:: SUPPLIED ENTRIES ::

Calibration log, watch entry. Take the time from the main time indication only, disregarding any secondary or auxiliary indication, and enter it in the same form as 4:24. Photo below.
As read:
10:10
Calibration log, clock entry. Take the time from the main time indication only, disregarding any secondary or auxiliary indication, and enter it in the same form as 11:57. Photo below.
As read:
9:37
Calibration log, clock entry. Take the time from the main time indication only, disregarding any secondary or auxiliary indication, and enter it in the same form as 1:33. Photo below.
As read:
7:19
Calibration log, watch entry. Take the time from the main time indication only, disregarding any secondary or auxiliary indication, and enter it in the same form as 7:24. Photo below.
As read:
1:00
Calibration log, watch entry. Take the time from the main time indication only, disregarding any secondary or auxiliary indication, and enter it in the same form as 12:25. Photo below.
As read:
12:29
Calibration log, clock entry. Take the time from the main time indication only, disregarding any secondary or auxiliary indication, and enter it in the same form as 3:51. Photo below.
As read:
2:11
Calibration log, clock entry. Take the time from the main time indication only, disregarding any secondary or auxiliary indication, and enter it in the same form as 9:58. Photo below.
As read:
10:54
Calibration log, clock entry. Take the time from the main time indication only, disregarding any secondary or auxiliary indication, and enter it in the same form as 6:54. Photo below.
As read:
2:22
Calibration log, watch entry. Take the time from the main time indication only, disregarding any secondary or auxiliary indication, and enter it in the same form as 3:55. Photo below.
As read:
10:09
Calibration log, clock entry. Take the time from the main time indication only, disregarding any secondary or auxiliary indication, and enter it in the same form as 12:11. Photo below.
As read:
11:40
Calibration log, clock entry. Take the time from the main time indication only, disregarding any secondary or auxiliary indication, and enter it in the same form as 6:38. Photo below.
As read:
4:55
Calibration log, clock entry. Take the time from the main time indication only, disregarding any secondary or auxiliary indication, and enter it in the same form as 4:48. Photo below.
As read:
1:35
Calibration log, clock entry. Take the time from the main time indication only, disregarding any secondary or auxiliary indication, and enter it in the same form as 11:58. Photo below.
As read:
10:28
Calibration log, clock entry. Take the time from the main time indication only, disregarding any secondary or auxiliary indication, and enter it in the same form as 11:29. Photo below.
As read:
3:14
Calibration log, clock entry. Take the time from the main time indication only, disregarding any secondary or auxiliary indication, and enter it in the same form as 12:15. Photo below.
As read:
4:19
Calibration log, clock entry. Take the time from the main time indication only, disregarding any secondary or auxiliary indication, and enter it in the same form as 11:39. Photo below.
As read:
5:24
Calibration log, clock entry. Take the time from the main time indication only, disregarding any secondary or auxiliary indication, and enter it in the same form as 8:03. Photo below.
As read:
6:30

:::

▶ SHORT TASK: Copy every row above word for word, leaving each character unchanged.

▶ EXERCISE RESULT:
Calibration log, watch entry. Take the time from the main time indication only, disregarding any secondary or auxiliary indication, and enter it in the same form as 4:24. Photo below.
As read:
10:10
Calibration log, clock entry. Take the time from the main time indication only, disregarding any secondary or auxiliary indication, and enter it in the same form as 11:57. Photo below.
As read:
9:37
Calibration log, clock entry. Take the time from the main time indication only, disregarding any secondary or auxiliary indication, and enter it in the same form as 1:33. Photo below.
As read:
7:19
Calibration log, watch entry. Take the time from the main time indication only, disregarding any secondary or auxiliary indication, and enter it in the same form as 7:24. Photo below.
As read:
1:00
Calibration log, watch entry. Take the time from the main time indication only, disregarding any secondary or auxiliary indication, and enter it in the same form as 12:25. Photo below.
As read:
12:29
Calibration log, clock entry. Take the time from the main time indication only, disregarding any secondary or auxiliary indication, and enter it in the same form as 3:51. Photo below.
As read:
2:11
Calibration log, clock entry. Take the time from the main time indication only, disregarding any secondary or auxiliary indication, and enter it in the same form as 9:58. Photo below.
As read:
10:54
Calibration log, clock entry. Take the time from the main time indication only, disregarding any secondary or auxiliary indication, and enter it in the same form as 6:54. Photo below.
As read:
2:22
Calibration log, watch entry. Take the time from the main time indication only, disregarding any secondary or auxiliary indication, and enter it in the same form as 3:55. Photo below.
As read:
10:09
Calibration log, clock entry. Take the time from the main time indication only, disregarding any secondary or auxiliary indication, and enter it in the same form as 12:11. Photo below.
As read:
11:40
Calibration log, clock entry. Take the time from the main time indication only, disregarding any secondary or auxiliary indication, and enter it in the same form as 6:38. Photo below.
As read:
4:55
Calibration log, clock entry. Take the time from the main time indication only, disregarding any secondary or auxiliary indication, and enter it in the same form as 4:48. Photo below.
As read:
1:35
Calibration log, clock entry. Take the time from the main time indication only, disregarding any secondary or auxiliary indication, and enter it in the same form as 11:58. Photo below.
As read:
10:28
Calibration log, clock entry. Take the time from the main time indication only, disregarding any secondary or auxiliary indication, and enter it in the same form as 11:29. Photo below.
As read:
3:14
Calibration log, clock entry. Take the time from the main time indication only, disregarding any secondary or auxiliary indication, and enter it in the same form as 12:15. Photo below.
As read:
4:19
Calibration log, clock entry. Take the time from the main time indication only, disregarding any secondary or auxiliary indication, and enter it in the same form as 11:39. Photo below.
As read:
5:24
Calibration log, clock entry. Take the time from the main time indication only, disregarding any secondary or auxiliary indication, and enter it in the same form as 8:03. Photo below.
As read:
6:30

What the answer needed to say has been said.